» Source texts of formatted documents
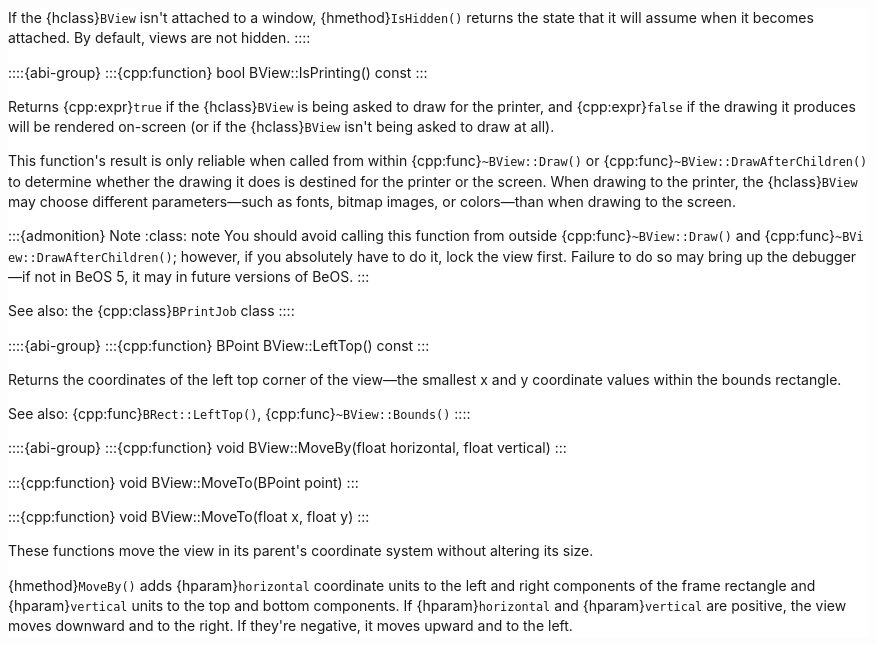 If the {hclass}`BView` isn't attached to a window, {hmethod}`IsHidden()`
returns the state that it will assume when it becomes attached. By default,
views are not hidden.
::::

::::{abi-group}
:::{cpp:function} bool BView::IsPrinting() const
:::

Returns {cpp:expr}`true` if the {hclass}`BView` is being asked to draw for
the printer, and {cpp:expr}`false` if the drawing it produces will be
rendered on-screen (or if the {hclass}`BView` isn't being asked to draw at
all).

This function's result is only reliable when called from within
{cpp:func}`~BView::Draw()` or {cpp:func}`~BView::DrawAfterChildren()` to
determine whether the drawing it does is destined for the printer or the
screen. When drawing to the printer, the {hclass}`BView` may choose
different parameters—such as fonts, bitmap images, or colors—than when
drawing to the screen.

:::{admonition} Note
:class: note
You should avoid calling this function from outside
{cpp:func}`~BView::Draw()` and {cpp:func}`~BView::DrawAfterChildren()`;
however, if you absolutely have to do it, lock the view first. Failure to
do so may bring up the debugger—if not in BeOS 5, it may in future versions
of BeOS.
:::

See also: the {cpp:class}`BPrintJob` class
::::

::::{abi-group}
:::{cpp:function} BPoint BView::LeftTop() const
:::

Returns the coordinates of the left top corner of the view—the smallest x
and y coordinate values within the bounds rectangle.

See also: {cpp:func}`BRect::LeftTop()`, {cpp:func}`~BView::Bounds()`
::::

::::{abi-group}
:::{cpp:function} void BView::MoveBy(float horizontal, float vertical)
:::

:::{cpp:function} void BView::MoveTo(BPoint point)
:::

:::{cpp:function} void BView::MoveTo(float x, float y)
:::

These functions move the view in its parent's coordinate system without
altering its size.

{hmethod}`MoveBy()` adds {hparam}`horizontal` coordinate units to the left
and right components of the frame rectangle and {hparam}`vertical` units to
the top and bottom components. If {hparam}`horizontal` and
{hparam}`vertical` are positive, the view moves downward and to the right.
If they're negative, it moves upward and to the left.
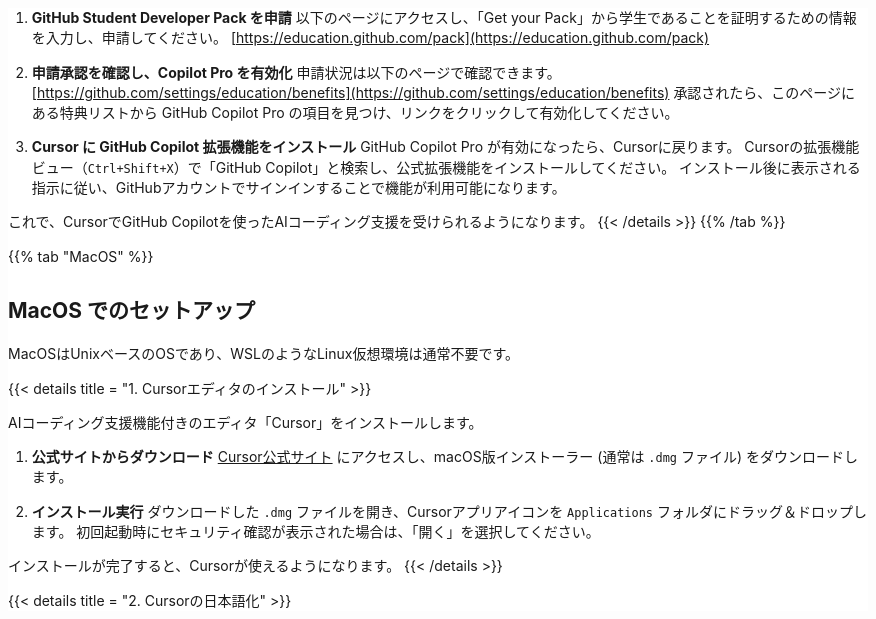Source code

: 1.  **GitHub Student Developer Pack を申請**
    以下のページにアクセスし、「Get your Pack」から学生であることを証明するための情報を入力し、申請してください。
    [https://education.github.com/pack](https://education.github.com/pack)

2.  **申請承認を確認し、Copilot Pro を有効化**
    申請状況は以下のページで確認できます。
    [https://github.com/settings/education/benefits](https://github.com/settings/education/benefits)
    承認されたら、このページにある特典リストから GitHub Copilot Pro の項目を見つけ、リンクをクリックして有効化してください。

3.  **Cursor に GitHub Copilot 拡張機能をインストール**
    GitHub Copilot Pro が有効になったら、Cursorに戻ります。
    Cursorの拡張機能ビュー（`Ctrl+Shift+X`）で「GitHub Copilot」と検索し、公式拡張機能をインストールしてください。
    インストール後に表示される指示に従い、GitHubアカウントでサインインすることで機能が利用可能になります。

これで、CursorでGitHub Copilotを使ったAIコーディング支援を受けられるようになります。
{{< /details >}}
{{% /tab %}}































{{% tab "MacOS" %}}

## MacOS でのセットアップ

MacOSはUnixベースのOSであり、WSLのようなLinux仮想環境は通常不要です。

{{< details title = "1. Cursorエディタのインストール" >}}

AIコーディング支援機能付きのエディタ「Cursor」をインストールします。

1.  **公式サイトからダウンロード**
    [Cursor公式サイト](https://cursor.sh/) にアクセスし、macOS版インストーラー (通常は `.dmg` ファイル) をダウンロードします。

2.  **インストール実行**
    ダウンロードした `.dmg` ファイルを開き、Cursorアプリアイコンを `Applications` フォルダにドラッグ＆ドロップします。
    初回起動時にセキュリティ確認が表示された場合は、「開く」を選択してください。

インストールが完了すると、Cursorが使えるようになります。
{{< /details >}}

{{< details title = "2. Cursorの日本語化" >}}
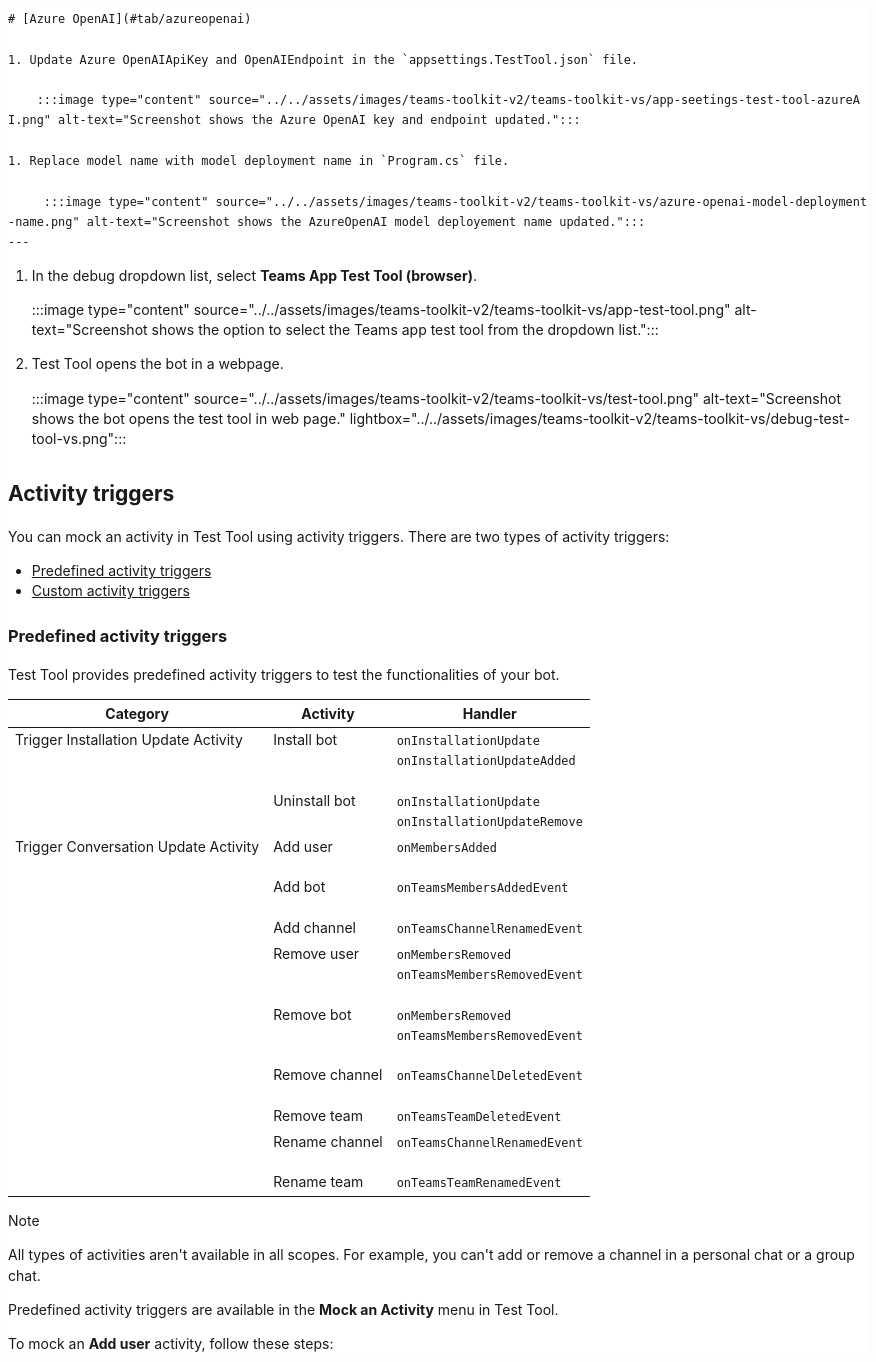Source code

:     # [Azure OpenAI](#tab/azureopenai)
    
    1. Update Azure OpenAIApiKey and OpenAIEndpoint in the `appsettings.TestTool.json` file.
    
        :::image type="content" source="../../assets/images/teams-toolkit-v2/teams-toolkit-vs/app-seetings-test-tool-azureAI.png" alt-text="Screenshot shows the Azure OpenAI key and endpoint updated.":::
    
    1. Replace model name with model deployment name in `Program.cs` file.
    
         :::image type="content" source="../../assets/images/teams-toolkit-v2/teams-toolkit-vs/azure-openai-model-deployment-name.png" alt-text="Screenshot shows the AzureOpenAI model deployement name updated.":::
    ---

1. In the debug dropdown list, select **Teams App Test Tool (browser)**.

   :::image type="content" source="../../assets/images/teams-toolkit-v2/teams-toolkit-vs/app-test-tool.png" alt-text="Screenshot shows the option to select the Teams app test tool from the dropdown list.":::

1. Test Tool opens the bot in a webpage.

   :::image type="content" source="../../assets/images/teams-toolkit-v2/teams-toolkit-vs/test-tool.png" alt-text="Screenshot shows the bot opens the test tool in web page." lightbox="../../assets/images/teams-toolkit-v2/teams-toolkit-vs/debug-test-tool-vs.png"::: 

## Activity triggers

You can mock an activity in Test Tool using activity triggers. There are two types of activity triggers:

* [Predefined activity triggers](#predefined-activity-triggers)
* [Custom activity triggers](#custom-activity-triggers)

### Predefined activity triggers

Test Tool provides predefined activity triggers to test the functionalities of your bot.

| Category | Activity | Handler |
| --- | --- | --- |
| Trigger Installation Update Activity | Install bot <br><br><br> Uninstall bot | `onInstallationUpdate` <br> `onInstallationUpdateAdded` <br><br> `onInstallationUpdate` <br> `onInstallationUpdateRemove`|
| Trigger Conversation Update Activity | Add user <br><br> Add bot <br><br> Add channel | `onMembersAdded`<br><br> `onTeamsMembersAddedEvent` <br><br> `onTeamsChannelRenamedEvent` |
| | Remove user <br><br><br> Remove bot <br><br><br> Remove channel <br><br> Remove team | `onMembersRemoved` <br> `onTeamsMembersRemovedEvent` <br><br> `onMembersRemoved` <br> `onTeamsMembersRemovedEvent` <br><br> `onTeamsChannelDeletedEvent` <br><br> `onTeamsTeamDeletedEvent` |
| | Rename channel <br><br> Rename team | `onTeamsChannelRenamedEvent` <br><br> `onTeamsTeamRenamedEvent` |

> [!NOTE]
> All types of activities aren't available in all scopes. For example, you can't add or remove a channel in a personal chat or a group chat.

Predefined activity triggers are available in the **Mock an Activity** menu in Test Tool.

To mock an **Add user** activity, follow these steps:
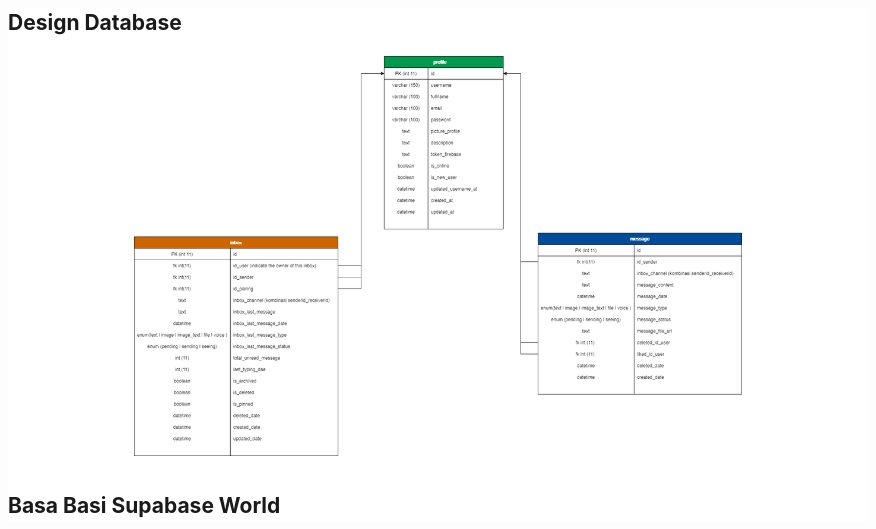 ## Design Database

<p align="center">
  <img src="screenshot/database/struktur_database.png" height="400" width="1000">
</p>

## Basa Basi Supabase World

<p align="center">
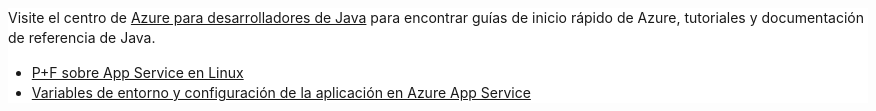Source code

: Visite el centro de [Azure para desarrolladores de Java](/java/azure/) para encontrar guías de inicio rápido de Azure, tutoriales y documentación de referencia de Java.

- [P+F sobre App Service en Linux](faq-app-service-linux.yml)
- [Variables de entorno y configuración de la aplicación en Azure App Service](reference-app-settings.md)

» INSTRUCTION
Scan the data above for the word "user" and report every line where it is found.

» YOUR RESPONSE
| Trigger Conversation Update Activity | Add user <br><br> Add bot <br><br> Add channel | `onMembersAdded`<br><br> `onTeamsMembersAddedEvent` <br><br> `onTeamsChannelRenamedEvent` |
| | Remove user <br><br><br> Remove bot <br><br><br> Remove channel <br><br> Remove team | `onMembersRemoved` <br> `onTeamsMembersRemovedEvent` <br><br> `onMembersRemoved` <br> `onTeamsMembersRemovedEvent` <br><br> `onTeamsChannelDeletedEvent` <br><br> `onTeamsTeamDeletedEvent` |
To mock an **Add user** activity, follow these steps:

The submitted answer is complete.